[Saved data entries]
++++++++++
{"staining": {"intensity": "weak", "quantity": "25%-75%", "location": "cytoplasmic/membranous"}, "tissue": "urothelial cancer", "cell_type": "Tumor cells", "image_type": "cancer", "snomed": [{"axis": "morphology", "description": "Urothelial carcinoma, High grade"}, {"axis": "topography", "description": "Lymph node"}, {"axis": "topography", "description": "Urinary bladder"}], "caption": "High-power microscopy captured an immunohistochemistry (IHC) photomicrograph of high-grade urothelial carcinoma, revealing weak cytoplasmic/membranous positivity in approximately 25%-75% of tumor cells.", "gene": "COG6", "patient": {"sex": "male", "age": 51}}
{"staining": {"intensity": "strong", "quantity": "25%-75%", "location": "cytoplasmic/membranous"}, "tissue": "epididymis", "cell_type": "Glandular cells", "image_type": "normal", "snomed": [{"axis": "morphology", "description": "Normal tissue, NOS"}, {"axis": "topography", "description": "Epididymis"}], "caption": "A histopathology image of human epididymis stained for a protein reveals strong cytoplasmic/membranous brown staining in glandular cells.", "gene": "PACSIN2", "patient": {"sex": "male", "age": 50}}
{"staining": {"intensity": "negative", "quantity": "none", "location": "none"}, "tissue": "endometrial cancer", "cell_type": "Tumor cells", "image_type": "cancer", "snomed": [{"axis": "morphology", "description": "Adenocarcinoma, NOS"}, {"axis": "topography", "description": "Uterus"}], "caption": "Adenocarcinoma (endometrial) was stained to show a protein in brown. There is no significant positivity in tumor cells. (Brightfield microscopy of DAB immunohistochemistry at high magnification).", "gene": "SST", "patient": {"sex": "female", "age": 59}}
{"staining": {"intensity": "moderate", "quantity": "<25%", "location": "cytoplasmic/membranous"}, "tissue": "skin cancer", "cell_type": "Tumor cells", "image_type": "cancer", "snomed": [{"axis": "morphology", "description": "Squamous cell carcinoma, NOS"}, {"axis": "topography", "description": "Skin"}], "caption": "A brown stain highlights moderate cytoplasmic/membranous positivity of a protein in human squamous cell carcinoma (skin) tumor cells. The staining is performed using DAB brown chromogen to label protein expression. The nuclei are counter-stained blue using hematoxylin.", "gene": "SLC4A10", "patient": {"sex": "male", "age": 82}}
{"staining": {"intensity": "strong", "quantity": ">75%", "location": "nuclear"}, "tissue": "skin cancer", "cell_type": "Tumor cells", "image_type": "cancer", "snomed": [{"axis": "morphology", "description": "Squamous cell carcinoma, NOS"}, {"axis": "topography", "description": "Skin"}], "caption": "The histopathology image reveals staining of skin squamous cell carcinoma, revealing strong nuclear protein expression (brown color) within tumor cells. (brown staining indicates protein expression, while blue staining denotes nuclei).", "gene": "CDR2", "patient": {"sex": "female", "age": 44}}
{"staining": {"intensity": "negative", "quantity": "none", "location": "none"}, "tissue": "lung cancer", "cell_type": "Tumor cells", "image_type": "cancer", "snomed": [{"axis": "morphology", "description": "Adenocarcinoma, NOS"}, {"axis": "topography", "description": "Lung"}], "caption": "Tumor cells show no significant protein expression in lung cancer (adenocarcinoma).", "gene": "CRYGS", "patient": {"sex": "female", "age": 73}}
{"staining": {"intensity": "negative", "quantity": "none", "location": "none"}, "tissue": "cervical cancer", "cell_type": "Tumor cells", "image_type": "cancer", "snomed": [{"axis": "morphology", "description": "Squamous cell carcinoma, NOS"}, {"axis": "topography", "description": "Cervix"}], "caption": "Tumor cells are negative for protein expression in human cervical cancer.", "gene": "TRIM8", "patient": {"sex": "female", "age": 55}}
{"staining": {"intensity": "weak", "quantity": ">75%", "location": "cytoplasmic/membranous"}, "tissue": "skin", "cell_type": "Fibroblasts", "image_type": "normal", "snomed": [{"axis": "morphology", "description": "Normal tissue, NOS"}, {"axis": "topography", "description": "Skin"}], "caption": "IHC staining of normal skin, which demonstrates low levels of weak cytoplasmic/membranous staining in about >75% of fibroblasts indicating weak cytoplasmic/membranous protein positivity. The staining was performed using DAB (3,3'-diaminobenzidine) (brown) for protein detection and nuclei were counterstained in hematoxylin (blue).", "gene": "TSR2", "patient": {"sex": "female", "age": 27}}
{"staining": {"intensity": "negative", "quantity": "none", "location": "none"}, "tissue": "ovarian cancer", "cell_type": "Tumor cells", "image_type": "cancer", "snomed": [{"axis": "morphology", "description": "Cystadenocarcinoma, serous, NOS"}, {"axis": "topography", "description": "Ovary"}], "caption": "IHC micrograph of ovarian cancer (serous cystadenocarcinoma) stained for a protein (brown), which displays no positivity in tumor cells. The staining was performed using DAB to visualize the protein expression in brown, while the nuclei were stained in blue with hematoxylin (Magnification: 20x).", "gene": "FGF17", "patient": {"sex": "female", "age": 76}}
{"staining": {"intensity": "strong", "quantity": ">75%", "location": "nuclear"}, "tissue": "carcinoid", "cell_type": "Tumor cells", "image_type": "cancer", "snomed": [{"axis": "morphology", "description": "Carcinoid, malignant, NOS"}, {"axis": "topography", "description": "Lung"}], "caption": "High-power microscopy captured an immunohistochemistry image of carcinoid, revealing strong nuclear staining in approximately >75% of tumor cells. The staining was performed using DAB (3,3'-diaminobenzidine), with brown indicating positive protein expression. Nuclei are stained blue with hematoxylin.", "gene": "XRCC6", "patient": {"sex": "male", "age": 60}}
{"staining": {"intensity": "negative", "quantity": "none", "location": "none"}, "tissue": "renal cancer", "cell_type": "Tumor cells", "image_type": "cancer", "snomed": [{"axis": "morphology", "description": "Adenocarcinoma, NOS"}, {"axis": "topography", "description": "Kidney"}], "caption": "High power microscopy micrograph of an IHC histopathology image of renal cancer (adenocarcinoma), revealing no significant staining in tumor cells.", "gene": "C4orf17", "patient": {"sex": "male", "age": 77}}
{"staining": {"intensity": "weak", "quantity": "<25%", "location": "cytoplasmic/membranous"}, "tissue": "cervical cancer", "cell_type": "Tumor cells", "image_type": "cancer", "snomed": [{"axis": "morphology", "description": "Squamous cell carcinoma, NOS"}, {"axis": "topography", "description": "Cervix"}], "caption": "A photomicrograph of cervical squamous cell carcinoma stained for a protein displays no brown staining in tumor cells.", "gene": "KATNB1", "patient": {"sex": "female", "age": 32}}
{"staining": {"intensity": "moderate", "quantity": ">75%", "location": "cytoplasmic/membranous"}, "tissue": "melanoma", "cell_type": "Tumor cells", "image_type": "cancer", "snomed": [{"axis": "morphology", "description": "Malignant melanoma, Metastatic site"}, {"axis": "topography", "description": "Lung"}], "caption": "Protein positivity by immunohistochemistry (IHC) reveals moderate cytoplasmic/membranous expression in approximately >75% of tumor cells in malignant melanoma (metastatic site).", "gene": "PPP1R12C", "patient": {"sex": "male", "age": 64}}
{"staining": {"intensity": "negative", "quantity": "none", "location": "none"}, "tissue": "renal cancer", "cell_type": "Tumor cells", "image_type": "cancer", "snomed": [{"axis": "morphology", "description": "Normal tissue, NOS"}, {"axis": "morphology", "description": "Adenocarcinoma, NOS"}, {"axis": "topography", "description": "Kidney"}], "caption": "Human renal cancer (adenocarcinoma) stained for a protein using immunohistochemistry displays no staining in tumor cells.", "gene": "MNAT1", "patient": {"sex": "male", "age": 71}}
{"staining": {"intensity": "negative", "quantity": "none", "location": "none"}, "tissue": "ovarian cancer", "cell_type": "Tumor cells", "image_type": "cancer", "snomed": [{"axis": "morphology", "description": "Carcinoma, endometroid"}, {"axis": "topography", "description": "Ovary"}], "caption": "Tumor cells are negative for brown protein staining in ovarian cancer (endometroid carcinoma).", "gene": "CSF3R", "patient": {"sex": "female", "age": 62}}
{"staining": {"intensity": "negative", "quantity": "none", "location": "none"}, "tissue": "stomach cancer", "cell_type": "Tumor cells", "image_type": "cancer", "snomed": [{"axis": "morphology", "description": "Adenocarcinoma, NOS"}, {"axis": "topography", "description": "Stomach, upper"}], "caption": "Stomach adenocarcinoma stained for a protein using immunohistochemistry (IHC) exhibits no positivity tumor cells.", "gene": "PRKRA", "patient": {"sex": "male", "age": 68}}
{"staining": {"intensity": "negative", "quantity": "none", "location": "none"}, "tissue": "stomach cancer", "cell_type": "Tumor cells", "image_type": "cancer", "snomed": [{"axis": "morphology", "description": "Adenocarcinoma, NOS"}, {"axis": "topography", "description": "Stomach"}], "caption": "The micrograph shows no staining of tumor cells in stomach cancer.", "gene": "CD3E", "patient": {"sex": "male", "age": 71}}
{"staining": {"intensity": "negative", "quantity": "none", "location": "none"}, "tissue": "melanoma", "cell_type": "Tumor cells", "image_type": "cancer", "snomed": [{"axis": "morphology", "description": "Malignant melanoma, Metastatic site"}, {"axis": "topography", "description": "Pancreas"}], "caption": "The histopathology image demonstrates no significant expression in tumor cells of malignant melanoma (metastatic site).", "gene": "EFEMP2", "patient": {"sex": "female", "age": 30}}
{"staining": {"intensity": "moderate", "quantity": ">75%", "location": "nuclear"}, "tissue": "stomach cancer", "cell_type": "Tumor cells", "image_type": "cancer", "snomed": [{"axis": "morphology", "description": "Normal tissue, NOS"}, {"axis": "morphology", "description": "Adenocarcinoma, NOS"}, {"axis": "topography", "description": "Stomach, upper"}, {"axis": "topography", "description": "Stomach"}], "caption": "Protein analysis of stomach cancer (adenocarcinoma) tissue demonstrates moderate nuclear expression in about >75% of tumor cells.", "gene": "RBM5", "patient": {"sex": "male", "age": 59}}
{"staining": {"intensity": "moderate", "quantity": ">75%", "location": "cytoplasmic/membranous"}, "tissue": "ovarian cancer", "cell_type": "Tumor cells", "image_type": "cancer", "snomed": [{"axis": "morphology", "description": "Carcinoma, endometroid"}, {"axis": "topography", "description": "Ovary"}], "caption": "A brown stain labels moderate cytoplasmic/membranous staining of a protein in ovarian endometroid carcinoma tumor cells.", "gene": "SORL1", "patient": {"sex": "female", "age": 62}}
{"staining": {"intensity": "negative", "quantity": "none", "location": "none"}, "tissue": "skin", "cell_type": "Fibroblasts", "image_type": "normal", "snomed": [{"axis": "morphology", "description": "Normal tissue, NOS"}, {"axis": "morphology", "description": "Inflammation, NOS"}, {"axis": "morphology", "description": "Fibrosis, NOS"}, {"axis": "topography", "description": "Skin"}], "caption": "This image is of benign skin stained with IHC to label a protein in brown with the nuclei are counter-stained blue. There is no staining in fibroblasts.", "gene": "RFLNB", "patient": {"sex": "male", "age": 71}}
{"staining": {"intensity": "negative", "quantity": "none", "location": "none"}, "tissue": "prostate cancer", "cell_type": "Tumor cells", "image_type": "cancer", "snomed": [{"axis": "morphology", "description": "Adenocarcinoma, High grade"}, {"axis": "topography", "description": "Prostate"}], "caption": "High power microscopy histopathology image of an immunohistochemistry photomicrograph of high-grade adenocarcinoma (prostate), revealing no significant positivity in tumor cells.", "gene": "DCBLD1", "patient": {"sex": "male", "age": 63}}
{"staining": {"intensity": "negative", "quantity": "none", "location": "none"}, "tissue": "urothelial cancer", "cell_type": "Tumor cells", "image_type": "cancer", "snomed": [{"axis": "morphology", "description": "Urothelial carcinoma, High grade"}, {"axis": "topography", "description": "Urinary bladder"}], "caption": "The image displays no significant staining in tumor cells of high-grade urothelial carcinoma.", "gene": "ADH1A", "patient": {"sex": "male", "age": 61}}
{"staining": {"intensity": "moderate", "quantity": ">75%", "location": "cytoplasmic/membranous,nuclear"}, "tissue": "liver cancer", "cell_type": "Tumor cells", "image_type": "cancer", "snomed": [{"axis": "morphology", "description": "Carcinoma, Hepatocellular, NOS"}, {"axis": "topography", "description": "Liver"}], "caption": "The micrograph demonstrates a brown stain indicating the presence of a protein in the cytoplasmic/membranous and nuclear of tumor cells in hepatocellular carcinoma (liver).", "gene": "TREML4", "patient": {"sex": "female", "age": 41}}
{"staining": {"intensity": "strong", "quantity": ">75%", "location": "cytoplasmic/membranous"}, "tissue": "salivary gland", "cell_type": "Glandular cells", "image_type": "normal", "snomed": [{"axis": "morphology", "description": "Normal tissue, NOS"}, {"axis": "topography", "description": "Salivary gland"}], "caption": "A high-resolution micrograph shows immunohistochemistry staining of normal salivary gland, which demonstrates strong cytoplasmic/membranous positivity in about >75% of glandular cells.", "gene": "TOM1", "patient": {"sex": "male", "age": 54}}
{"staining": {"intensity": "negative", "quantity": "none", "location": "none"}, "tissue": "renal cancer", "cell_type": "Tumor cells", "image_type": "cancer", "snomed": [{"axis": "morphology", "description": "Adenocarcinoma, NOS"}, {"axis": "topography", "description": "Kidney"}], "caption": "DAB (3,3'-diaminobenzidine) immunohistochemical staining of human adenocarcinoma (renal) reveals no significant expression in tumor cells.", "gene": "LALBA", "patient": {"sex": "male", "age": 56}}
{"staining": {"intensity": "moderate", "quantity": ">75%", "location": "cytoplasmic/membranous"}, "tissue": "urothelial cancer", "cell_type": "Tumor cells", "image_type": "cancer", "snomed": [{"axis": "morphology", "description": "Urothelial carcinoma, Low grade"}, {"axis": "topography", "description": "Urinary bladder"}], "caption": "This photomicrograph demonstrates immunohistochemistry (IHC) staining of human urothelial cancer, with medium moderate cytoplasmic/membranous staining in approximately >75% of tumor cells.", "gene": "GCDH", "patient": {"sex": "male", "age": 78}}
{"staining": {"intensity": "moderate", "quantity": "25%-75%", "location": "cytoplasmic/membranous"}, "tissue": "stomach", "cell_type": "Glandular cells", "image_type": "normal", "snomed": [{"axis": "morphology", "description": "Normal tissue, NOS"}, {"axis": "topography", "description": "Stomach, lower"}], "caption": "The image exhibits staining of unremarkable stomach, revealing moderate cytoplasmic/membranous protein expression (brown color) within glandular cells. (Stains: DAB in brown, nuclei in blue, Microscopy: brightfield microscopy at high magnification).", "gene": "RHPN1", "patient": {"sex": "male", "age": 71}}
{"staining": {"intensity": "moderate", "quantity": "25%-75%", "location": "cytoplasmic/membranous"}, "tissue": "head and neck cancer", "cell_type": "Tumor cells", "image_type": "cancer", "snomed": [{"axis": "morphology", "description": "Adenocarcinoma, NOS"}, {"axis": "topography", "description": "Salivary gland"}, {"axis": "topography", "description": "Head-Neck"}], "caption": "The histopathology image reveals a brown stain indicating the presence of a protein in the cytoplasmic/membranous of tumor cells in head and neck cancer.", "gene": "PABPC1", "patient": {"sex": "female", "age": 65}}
++++++++++
- [WORK ITEM] Transcribe the lines above between the line holding "micrograph of ovarian" and the line holding "power microscopy micrograph", inclusive, exactly as they stand and with nothing added.

- [RESPONSE TO THIS TASK]
{"staining": {"intensity": "negative", "quantity": "none", "location": "none"}, "tissue": "ovarian cancer", "cell_type": "Tumor cells", "image_type": "cancer", "snomed": [{"axis": "morphology", "description": "Cystadenocarcinoma, serous, NOS"}, {"axis": "topography", "description": "Ovary"}], "caption": "IHC micrograph of ovarian cancer (serous cystadenocarcinoma) stained for a protein (brown), which displays no positivity in tumor cells. The staining was performed using DAB to visualize the protein expression in brown, while the nuclei were stained in blue with hematoxylin (Magnification: 20x).", "gene": "FGF17", "patient": {"sex": "female", "age": 76}}
{"staining": {"intensity": "strong", "quantity": ">75%", "location": "nuclear"}, "tissue": "carcinoid", "cell_type": "Tumor cells", "image_type": "cancer", "snomed": [{"axis": "morphology", "description": "Carcinoid, malignant, NOS"}, {"axis": "topography", "description": "Lung"}], "caption": "High-power microscopy captured an immunohistochemistry image of carcinoid, revealing strong nuclear staining in approximately >75% of tumor cells. The staining was performed using DAB (3,3'-diaminobenzidine), with brown indicating positive protein expression. Nuclei are stained blue with hematoxylin.", "gene": "XRCC6", "patient": {"sex": "male", "age": 60}}
{"staining": {"intensity": "negative", "quantity": "none", "location": "none"}, "tissue": "renal cancer", "cell_type": "Tumor cells", "image_type": "cancer", "snomed": [{"axis": "morphology", "description": "Adenocarcinoma, NOS"}, {"axis": "topography", "description": "Kidney"}], "caption": "High power microscopy micrograph of an IHC histopathology image of renal cancer (adenocarcinoma), revealing no significant staining in tumor cells.", "gene": "C4orf17", "patient": {"sex": "male", "age": 77}}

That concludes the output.